Il est loin le temps des gamelles ! J’ai souffert en silence, ce samedi, dans « mon jardin » pourtant, de Saint-Pierre-du-Palais, lors d’une séance de tir au CS Compak Sporting entouré de tireurs chevronnés qui n’ont jamais arrêté pendant mes 15 années d’absence, ou d’abstinence forcée. Le fossé  s’est creusé entre eux et moi, ça fait mal, mais il faut savoir ce que l’on veut et faire ce qu’il faut, ou devrais-je dire, ce que je pourrai, afin de tenter de les rattraper. Ma seule chance c’est qu’il n’ont rien à se prouver et qu’ils n’éprouvent pas l’envie ou le besoin de progresser, ils sont « dedans » ils s’amusent, alors pourquoi faire un stage payant de tir avec un Philippe Marty ?  Je l’ai suivi, ce stage, et je vois bien que mes « copains » rigolent en se disant ;« il aurait mieux fait d’acheter de la moutarde au lieu de gaspiller son argent pour rêver de gloire et de son passé perdu de bon tireur. » Même s’ils ont raison, pour le moment (pour toujours ?) je ne regrette rien, bien au contraire. Mon prof qui n’est pas né du dernier bourdon m’avait prévenu que j’allais mettre du temps à perdre les mauvaises habitudes et surtout à les remplacer par une nouvelle approche physique, technique et mentale de ce satané CS. Philippe n’avait pas aimé que je compare le CS au fast-food du parcours de chasse (lire article précédent), car c’est sacrément difficile de tout assimiler à la fois, mais il faut bien reconnaître que quand on n’est pas « dedans » c’est carrément indigeste comme menu… surtout si on sent qu’on a perdu …. sa jeunesse.

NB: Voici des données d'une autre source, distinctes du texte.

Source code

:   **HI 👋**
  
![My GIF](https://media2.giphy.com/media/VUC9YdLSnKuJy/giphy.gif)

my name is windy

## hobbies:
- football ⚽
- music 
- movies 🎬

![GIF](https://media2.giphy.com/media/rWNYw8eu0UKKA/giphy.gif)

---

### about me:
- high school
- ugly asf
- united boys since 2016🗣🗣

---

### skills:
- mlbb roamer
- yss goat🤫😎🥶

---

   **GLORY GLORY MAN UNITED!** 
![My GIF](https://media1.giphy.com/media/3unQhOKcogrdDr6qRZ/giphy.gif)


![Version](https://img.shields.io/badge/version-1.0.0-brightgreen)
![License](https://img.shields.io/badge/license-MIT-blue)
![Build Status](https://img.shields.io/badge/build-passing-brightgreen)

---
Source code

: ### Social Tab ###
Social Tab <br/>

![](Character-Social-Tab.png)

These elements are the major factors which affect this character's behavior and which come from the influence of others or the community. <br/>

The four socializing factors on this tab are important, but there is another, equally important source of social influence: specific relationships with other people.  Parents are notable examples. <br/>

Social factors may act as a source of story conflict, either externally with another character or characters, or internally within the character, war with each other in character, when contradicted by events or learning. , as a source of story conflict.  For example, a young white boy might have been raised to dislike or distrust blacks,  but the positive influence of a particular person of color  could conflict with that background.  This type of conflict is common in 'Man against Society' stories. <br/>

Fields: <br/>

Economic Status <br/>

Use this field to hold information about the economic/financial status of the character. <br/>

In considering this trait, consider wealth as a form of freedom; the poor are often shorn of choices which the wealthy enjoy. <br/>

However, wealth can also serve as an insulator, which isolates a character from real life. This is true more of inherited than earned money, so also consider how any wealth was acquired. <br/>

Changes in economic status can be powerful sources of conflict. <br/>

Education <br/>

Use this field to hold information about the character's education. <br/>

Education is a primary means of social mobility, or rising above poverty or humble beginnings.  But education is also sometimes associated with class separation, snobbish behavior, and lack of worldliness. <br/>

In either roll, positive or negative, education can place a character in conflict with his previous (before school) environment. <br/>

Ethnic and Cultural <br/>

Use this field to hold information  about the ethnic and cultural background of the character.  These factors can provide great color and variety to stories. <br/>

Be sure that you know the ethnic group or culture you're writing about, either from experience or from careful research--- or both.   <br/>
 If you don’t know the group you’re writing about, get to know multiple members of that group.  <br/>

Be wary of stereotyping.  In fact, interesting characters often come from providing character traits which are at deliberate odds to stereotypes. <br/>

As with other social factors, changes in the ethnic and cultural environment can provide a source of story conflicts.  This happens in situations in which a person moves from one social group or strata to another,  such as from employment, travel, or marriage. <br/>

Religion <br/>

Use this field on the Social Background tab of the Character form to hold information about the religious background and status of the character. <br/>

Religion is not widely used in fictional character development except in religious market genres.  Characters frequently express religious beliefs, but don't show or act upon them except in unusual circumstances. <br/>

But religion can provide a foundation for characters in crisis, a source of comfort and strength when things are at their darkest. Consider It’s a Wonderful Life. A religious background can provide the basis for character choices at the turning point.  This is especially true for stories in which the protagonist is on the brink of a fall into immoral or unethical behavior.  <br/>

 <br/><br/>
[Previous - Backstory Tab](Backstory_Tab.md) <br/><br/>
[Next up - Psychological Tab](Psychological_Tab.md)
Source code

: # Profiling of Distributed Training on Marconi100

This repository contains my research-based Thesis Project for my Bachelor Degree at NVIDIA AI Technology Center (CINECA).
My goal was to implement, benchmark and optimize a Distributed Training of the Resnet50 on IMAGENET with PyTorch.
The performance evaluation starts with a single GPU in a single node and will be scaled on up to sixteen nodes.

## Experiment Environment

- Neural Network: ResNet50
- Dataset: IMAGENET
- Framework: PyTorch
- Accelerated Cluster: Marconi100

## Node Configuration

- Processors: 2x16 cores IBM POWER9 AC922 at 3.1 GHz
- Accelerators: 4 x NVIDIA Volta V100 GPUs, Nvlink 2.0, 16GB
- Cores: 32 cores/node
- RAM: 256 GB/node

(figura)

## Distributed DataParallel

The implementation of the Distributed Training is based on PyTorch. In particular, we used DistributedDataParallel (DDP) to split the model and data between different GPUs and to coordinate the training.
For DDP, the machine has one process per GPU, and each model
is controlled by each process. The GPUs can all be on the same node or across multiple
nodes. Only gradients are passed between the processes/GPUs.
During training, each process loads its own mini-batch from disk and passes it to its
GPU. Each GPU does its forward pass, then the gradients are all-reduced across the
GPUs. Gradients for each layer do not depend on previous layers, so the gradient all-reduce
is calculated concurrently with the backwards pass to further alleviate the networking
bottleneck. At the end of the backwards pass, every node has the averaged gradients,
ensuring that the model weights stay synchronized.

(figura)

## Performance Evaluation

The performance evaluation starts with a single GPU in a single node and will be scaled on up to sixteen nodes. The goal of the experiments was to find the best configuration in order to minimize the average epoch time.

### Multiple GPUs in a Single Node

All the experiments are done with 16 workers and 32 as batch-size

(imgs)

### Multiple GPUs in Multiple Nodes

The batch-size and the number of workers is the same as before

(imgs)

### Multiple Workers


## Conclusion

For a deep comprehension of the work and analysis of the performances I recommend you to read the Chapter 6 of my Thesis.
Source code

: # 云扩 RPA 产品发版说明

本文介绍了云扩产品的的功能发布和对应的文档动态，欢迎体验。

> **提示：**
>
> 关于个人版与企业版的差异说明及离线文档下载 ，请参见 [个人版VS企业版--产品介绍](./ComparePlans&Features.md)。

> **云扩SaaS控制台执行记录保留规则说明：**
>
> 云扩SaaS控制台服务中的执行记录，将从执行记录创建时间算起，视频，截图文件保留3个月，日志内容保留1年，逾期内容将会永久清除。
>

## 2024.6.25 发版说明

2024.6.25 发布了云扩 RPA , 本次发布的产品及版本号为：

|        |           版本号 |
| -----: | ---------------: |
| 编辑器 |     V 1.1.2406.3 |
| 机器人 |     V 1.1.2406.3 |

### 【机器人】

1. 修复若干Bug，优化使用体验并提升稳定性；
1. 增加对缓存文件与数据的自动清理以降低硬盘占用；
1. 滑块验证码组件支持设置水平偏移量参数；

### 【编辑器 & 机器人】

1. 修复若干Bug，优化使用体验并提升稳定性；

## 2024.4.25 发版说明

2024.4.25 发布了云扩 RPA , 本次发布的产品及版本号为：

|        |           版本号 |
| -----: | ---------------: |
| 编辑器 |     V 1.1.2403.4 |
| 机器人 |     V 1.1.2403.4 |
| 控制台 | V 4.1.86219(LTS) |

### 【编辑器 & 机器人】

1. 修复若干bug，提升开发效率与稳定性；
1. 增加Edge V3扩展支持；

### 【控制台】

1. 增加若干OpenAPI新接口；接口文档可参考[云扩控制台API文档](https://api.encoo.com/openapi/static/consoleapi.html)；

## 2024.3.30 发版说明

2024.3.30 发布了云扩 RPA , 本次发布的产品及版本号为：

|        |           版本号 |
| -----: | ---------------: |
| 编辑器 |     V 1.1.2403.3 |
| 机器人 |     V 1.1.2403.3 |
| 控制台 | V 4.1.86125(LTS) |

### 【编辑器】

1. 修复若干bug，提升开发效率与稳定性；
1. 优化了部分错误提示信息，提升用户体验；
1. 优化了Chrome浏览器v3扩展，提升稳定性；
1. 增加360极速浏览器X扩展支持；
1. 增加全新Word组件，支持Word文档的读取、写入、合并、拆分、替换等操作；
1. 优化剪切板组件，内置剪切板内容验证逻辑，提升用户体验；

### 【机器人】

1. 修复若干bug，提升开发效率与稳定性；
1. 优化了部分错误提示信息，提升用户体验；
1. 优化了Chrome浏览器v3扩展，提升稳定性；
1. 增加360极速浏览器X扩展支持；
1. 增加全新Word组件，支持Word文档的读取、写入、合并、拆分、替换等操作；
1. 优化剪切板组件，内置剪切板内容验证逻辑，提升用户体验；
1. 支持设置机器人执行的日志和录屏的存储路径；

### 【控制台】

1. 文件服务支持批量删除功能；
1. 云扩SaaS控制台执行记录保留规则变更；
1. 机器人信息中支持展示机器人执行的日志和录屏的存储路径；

Est-ce que mon cerveau de vieux va pouvoir suivre et enregistrer toutes les données, nouvelles pour moi ? Il faut bien admettre qu’il est difficile d’être et d’avoir été, surtout si l’on n’a jamais… été ! Le fait de n’avoir aucun vécu dans cette discipline du Compak Sportif , dans lequel je n’ai jamais tiré en compétition, ajoute un impact énorme sur mes difficultés à tout gérer, une envie de bien faire, une technique et une approche de la préparation au tir et surtout peut-être la mémorisation des plateaux A, B, C, D, E, F, G, H, etc. qui n’ont plus pour nom qu’une seule lettre. On est bien loin des annonces d’antan, la tour, le pull, le mark, le bourdon, le doublé battues, le rabbit, « maintenant faut aller vite, démerdez-vous pour tout retenir, tant pis si votre cerveau se mélange les neurones, c’est votre problème et magnez-vous, les autres attendent leur tour ». 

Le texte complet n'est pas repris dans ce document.